Problem statement ::
When a line in the listing below contains the word "each", return a copy of that line.

==== Input material ====

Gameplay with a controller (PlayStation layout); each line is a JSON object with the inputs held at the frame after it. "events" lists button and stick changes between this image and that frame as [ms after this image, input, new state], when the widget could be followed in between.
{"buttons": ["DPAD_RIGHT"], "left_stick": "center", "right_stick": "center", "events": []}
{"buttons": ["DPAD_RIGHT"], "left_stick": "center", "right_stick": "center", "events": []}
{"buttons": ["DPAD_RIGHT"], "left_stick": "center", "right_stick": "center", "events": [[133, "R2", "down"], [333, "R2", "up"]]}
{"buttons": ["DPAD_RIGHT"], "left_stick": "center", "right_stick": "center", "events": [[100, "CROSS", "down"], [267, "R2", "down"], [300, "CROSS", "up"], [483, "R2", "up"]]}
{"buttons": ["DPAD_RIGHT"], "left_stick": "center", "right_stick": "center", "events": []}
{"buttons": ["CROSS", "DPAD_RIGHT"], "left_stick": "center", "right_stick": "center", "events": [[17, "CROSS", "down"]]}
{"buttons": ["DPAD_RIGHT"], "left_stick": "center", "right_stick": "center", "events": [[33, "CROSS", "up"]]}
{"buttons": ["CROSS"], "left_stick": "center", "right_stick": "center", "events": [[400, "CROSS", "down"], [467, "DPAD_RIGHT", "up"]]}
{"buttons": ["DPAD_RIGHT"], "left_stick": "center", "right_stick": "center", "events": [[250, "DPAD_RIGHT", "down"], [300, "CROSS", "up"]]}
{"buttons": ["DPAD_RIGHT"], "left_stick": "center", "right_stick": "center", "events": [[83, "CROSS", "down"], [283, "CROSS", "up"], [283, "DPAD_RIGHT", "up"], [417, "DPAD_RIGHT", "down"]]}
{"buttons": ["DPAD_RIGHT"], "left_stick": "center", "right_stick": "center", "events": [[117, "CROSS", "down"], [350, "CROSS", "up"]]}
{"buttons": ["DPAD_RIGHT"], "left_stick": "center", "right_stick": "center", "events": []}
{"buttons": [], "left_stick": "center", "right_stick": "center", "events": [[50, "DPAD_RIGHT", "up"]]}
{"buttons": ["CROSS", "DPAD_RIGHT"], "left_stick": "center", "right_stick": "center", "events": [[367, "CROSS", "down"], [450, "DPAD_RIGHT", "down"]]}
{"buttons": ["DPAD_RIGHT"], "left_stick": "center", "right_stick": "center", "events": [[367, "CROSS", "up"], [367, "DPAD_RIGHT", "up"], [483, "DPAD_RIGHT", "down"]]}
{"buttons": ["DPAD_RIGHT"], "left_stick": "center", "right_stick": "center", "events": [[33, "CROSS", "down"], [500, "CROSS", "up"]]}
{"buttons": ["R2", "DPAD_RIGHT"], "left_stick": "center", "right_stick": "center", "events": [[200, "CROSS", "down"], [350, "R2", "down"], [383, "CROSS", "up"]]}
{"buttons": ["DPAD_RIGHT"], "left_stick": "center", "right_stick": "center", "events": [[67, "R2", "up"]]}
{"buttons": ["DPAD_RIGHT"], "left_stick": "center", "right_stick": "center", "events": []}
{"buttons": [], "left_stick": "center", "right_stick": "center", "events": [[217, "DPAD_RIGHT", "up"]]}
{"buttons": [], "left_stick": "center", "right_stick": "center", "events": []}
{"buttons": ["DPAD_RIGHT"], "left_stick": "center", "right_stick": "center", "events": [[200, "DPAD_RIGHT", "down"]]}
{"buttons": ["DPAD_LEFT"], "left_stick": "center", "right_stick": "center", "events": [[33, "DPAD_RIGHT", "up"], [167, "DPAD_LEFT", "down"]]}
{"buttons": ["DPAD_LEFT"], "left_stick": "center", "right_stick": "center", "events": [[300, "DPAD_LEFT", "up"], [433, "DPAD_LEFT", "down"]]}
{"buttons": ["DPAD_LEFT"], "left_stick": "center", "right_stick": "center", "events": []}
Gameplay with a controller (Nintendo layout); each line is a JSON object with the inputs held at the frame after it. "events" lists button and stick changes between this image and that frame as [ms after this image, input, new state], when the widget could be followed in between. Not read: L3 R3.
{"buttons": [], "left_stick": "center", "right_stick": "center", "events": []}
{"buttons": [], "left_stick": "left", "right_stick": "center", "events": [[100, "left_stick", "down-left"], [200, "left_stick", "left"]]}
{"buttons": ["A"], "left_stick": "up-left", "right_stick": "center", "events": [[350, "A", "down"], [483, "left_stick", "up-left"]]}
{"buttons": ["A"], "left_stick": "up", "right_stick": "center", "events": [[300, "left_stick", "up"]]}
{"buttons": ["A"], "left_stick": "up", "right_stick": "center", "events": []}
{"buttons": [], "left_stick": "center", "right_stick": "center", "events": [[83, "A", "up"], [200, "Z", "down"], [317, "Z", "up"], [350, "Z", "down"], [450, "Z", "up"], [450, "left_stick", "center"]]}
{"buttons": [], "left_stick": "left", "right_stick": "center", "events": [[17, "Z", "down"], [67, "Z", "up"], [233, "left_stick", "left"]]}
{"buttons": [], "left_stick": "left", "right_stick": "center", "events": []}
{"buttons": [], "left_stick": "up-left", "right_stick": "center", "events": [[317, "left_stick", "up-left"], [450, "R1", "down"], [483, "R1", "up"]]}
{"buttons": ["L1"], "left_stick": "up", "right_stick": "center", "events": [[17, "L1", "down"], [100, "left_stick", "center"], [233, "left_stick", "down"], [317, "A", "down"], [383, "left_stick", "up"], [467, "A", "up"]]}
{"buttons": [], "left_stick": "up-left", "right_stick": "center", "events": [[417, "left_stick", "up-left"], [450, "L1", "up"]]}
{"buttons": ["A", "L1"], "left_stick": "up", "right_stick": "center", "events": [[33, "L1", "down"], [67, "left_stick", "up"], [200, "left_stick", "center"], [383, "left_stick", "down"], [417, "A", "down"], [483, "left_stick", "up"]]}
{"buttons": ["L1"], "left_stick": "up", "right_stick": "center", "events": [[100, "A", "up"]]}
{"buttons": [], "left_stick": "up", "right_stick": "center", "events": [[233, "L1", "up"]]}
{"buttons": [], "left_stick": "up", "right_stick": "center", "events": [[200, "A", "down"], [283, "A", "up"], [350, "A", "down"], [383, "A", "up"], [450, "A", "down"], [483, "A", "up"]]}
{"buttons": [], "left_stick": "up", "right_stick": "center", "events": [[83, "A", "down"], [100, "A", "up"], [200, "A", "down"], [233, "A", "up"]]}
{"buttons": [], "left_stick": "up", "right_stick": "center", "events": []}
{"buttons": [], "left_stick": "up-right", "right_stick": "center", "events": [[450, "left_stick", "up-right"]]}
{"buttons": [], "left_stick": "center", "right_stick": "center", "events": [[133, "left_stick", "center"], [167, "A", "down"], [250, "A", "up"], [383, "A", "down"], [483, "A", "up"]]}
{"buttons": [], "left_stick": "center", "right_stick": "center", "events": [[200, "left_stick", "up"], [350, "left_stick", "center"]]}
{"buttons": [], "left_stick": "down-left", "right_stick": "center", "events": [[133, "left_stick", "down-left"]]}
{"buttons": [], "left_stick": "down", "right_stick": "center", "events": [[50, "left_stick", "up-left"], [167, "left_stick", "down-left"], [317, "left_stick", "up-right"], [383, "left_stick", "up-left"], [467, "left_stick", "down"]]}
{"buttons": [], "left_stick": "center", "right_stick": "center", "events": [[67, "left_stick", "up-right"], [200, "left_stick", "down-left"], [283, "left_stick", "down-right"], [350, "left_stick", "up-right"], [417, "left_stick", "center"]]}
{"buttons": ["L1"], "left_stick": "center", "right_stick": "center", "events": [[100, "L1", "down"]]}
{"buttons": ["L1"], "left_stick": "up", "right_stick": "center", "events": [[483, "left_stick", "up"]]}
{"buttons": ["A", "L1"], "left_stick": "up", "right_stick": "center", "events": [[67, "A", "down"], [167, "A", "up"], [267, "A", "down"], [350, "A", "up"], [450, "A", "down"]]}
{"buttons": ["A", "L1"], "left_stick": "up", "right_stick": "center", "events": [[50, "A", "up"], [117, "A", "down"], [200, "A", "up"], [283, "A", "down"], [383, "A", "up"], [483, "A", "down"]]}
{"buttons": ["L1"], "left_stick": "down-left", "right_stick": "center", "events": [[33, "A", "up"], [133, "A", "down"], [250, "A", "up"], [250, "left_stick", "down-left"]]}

====

Written response ::
Gameplay with a controller (PlayStation layout); each line is a JSON object with the inputs held at the frame after it. "events" lists button and stick changes between this image and that frame as [ms after this image, input, new state], when the widget could be followed in between.
Gameplay with a controller (Nintendo layout); each line is a JSON object with the inputs held at the frame after it. "events" lists button and stick changes between this image and that frame as [ms after this image, input, new state], when the widget could be followed in between. Not read: L3 R3.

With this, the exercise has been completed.